The measurement results are shown in Table 1 below.

[Examples 8 to 15]
In Examples 8 to 15, the molar ratio of diphenyl carbonate/transcyclohexanediol (described as DPC/CHDL in Table 2 below) and the reaction temperature were changed to the values shown in Table 2. Other conditions were the same as in [Example 1] to obtain trans-CHC (trans-cyclohexene carbonate).
The measurement results are shown in Table 2 below.

[ Reference Example 16]
In Reference Example 16, cis-cyclohexanediol was used instead of trans-cyclohexanediol. Other conditions were the same as in [Example 1] to obtain cyclohexene carbonate.
In this example, trans-CHC was not produced, and cis-CHC was produced in a yield of 96.0% (
conversion: 96.0%, selectivity: >99%).

[Comparative Example 1]
Sodium methoxide was used instead of calcium oxide.
Other conditions were the same as in [Example 1] to obtain trans-CHC (trans-cyclohexene carbonate).
As shown in the above examples, it is necessary to use a solid catalyst in order to suppress the polymerization reaction and obtain a high yield of carbonate. However, the trans-CHC yield and selectivity decreased as described below.
Yield: 47.5% (conversion: 93.1%, selectivity: 51.0%)

[Comparative Example 2]
500 g of transcyclohexanediol and 5.0 L of 1,4-dioxane were added to a glass eggplant flask and cooled with ice, and 700 g of ethyl chloroformate was added dropwise to the reaction solution.
Subsequently, a solution obtained by diluting 870 g of triethylamine with 2.5 L of toluene was added dropwise and stirred for 1 hour to obtain 303.2 g of trans-CHC (yield: 49.5%).
As shown in this comparative example, when a halogen-containing carbonyl source compound was used, a base was required as a trapping agent, which was an unfavorable example.

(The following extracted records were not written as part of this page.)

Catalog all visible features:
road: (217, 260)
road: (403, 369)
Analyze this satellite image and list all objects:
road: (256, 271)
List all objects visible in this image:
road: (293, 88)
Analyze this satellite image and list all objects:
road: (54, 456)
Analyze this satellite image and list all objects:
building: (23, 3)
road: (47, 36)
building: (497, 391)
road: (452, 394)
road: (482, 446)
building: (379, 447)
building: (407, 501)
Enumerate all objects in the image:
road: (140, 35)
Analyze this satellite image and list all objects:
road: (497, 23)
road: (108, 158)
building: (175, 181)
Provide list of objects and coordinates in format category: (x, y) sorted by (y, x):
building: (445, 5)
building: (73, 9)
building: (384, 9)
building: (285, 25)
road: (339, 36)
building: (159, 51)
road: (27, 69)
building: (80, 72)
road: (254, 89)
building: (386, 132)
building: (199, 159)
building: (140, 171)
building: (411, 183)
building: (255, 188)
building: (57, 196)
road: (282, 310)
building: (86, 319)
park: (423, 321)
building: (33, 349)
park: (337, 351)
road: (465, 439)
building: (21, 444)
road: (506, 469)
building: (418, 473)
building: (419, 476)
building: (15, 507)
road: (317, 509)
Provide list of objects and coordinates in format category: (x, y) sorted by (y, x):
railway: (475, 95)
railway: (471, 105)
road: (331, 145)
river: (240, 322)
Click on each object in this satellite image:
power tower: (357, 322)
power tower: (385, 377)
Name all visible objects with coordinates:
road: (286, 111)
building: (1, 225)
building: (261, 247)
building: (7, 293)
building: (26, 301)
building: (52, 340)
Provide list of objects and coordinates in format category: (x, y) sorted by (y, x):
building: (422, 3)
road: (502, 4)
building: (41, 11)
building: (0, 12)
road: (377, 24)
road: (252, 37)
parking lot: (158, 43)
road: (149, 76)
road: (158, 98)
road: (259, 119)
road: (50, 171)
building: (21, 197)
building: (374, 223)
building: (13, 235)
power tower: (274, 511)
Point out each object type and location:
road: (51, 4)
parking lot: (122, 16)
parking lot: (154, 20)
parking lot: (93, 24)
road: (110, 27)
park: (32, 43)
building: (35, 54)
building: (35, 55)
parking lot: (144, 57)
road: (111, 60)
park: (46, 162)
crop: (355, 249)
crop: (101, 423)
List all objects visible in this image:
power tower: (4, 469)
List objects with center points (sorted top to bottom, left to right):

The present invention uses a solid catalyst system that exhibits catalytic ability for transesterification to suppress the polymerization reaction of an alicyclic carbonate, while geometrically selective and highly selective from an alicyclic diol and a halogen-free carbonyl source compound. Since an alicyclic carbonate can be obtained in a high yield, it has industrial applicability as a method for producing an alicyclic carbonate monomer.

Claims (2)

In the presence of a solid catalyst that is at least one metal oxide selected from the group consisting of calcium oxide, magnesium oxide, lanthanum oxide, and zinc oxide ,
a trans-type alicyclic diol having a structure of the following general formula (1);
a carbonyl source compound having a structure represented by the following general formula (2) that does not contain a halogen element in its chemical structure;
A method for producing a trans- alicyclic carbonate, comprising the step of reacting

(In general formula (1), n is an integer of 1 or more and 10 or less . Further, the alicyclic ring may have a substituent.)

(In general formula (2), R ₁ and R ₂ represent a hydrocarbon group which may have a substituent and may be the same or different. R ₁ and R ₂ are may be combined to form a ring together with the carbonyl group shown in general formula (2).) 2. The method for producing a trans- alicyclic carbonate according to claim 1 , wherein the alicyclic diol is cyclohexanediol.